Sunday, May 6, 2012

What I've Learned So Far


* You see pieces of yourself in your child, but mostly, they are just them. They are not necessarily a combination of you and your partner--they are a unique human being.

*  Every minute counts when you have an infant. Since having Aidric I find myself measuring time not by hours or minutes, but by the amount of time I have until he'll probably want to be fed again. I find myself choosing things like eating breakfast or getting a shower in over more sleep.

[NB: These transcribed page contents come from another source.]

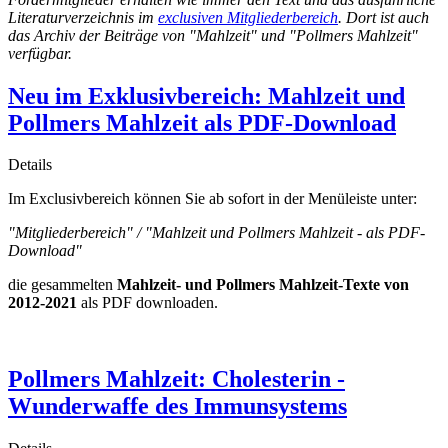
Literaturverzeichnis im
exclusiven Mitgliederbereich
. Dort ist auch
das Archiv der Beiträge von "Mahlzeit" und "Pollmers Mahlzeit"
verfügbar.
Neu im Exklusivbereich: Mahlzeit und
Pollmers Mahlzeit als PDF-Download
Details
Im Exclusivbereich können Sie ab sofort in der Menüleiste unter:
"Mitgliederbereich" / "Mahlzeit und Pollmers Mahlzeit - als PDF-
Download"
die gesammelten
Mahlzeit- und Pollmers Mahlzeit-Texte von
2012-2021
als PDF downloaden.
Pollmers Mahlzeit: Cholesterin -
Wunderwaffe des Immunsystems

* Nursing and being pregnant force you to make healthier choices you wouldn't always make because your health and longevity effect someone else in a more direct way than ever. It's easier to pick the oatmeal over the doughnut than it used to be.

* I still like doughnuts.

* My body wasn't nearly as destroyed as I expected it to be after childbirth. I'm carrying around an extra ten pounds. My hips and ribs are wider. My bust is larger. My belly is softer. But you know what? It's really not that bad. I look like myself, about half of my pre-pregnancy clothes fit, and my husband thinks I'm beautiful, so who cares? I'll get where I want to be eventually.

* Speaking of destroying your body, did you know that the level of trauma on your body during childbirth is like being in 3 car accidents? Fun fact.

* I now know for sure when I became a mother--it was when I said my stepfamily vows to Dannika.Any sort of bias I may have had towards my biological child was nipped in the bud when I promised myself two months before the wedding that I would love her, that her father and I would show her what a healthy relationship/marriage looks like, and that I would always be respectful to her biological mother. Since Aidric was born it has been of utmost importance to me to make one-on-one time for Dannika every day whether it be reading a book together, praying for her at bedtime, or planting flowers with her out in the yard. She is my child, just as Aidric is, and I want the very best for her in life.

* Nursing clothes are ridiculously expensive for what they are. If I had any sort of background in business or fashion design I would create the Target or Kohls or nursing attire and completely OWN the market.

* Speaking of nursing, breastfeeding is one of the hardest things I have ever done. This includes moving to a different school district as a pre-teenager, getting an A in math class (those who know me can appreciate this one), teaching 7th grade English at an impoverished school, and moving past a heart wrenching break up. I always knew that breastfeeding was difficult, but I didn't really understand why until recently. Simply put you get to do something that physically hurts and exposes yourself inappropriately once every 2 hours for approximately 20 minutes and while you do it, you can't do much else. Repeat every 2 hours around the clock, but feel free to take a longer break at bedtime. You know, say, 4 hours. Continue for the next several months.

Oye.

And yet, I still do it because it's good for my baby and giving my baby formula makes me feel guilty.

* Other things that make me feel guilty: Not picking up A.J. when he wants to be held, giving him a bath, not giving him a bath, making him do "tummy time", not making him do "tummy time", not talking to him enough, not singing to him enough, not sheltering him enough, sheltering him too much, and so on. . .

* Aidric's favorite setting on his "Sleep Sheep" is called whale. Essentially, my son finds the sound of an alien mating call soothing. To each his own.

* I am not scared to go walking around my neighborhood by myself or with my dogs. Walking around the neighborhood with my baby racks my nerves.

* I'm getting very good at doing things with one hand. I'm typing this entry mostly with my right hand, because Aidric is sleeping in my left.

* Stay-at-Home Mom= Professional Worrier

* It isn't "the miracle of childbirth". It's the miracle of a child.